Dogs bark way too much in modern novels, according to an article in Slate. And birds always chirp, but cats never meow (at least, in my own unscientific survey). But what does it all mean? Are we too uncreative in our grounding of scenes, do we overrepresent the canine metaphorically? Do we care? How come no one ever writes about canaries anymore?

I, myself, wish I could keep the swimming pool out of my work.

I'm working on this novella of flash/wiki entries about a girl, Alex. I don't know what I'm going to do with it, if anything (and I really should be working on my actual novel), but it's been fun to play with.
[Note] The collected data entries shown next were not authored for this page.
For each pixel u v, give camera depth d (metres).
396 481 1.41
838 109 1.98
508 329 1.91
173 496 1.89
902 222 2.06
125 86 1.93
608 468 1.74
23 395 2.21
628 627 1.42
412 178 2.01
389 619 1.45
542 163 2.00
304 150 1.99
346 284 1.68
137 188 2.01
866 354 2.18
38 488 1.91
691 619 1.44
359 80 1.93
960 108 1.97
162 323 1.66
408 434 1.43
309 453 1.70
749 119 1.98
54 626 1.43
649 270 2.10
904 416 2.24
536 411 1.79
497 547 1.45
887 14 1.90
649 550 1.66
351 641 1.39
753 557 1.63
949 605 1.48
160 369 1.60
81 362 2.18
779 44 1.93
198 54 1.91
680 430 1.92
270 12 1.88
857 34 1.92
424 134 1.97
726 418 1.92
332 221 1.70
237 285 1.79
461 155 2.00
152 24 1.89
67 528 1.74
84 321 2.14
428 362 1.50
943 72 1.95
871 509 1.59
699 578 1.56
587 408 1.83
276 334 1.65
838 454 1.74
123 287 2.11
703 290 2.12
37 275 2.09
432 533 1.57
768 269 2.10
I try to write a flash piece every day for it, although some get sucked into longer things and others get scrapped. Here's today's piece, "Mix Tape":

Mix Tape

Your brother would be Evan Dando if he were a rock star, Alyssa said once after he’d visited Alex at SMC for the weekend.

What about me?

You’d just be Alex.

Alex wants to be someone cool and ethereal, detached, like Lush or My Bloody Valentine or the Cocteau Twins, but, embarrassingly, her heart is the Indigo Girls. If she could be Ricki Lee Jones or Joni Mitchell, not care what other people thought, she would settle for such. But her clothes are too store-bought. She can’t stand the smell of the co-op. She still cries no matter how many times she’s seen ET, when the flower is dead, even though she knows ET will live. She still believes everything she is told.

How did you turn out so well-adjusted? Her mother asks her years later, after her father moves in with Steve, Nathan disappears in LA.

Indigo Girls, she says. Her mother pretends not to hear her, or maybe she really doesn’t. Her eyes are looking out the window, far beyond the trees.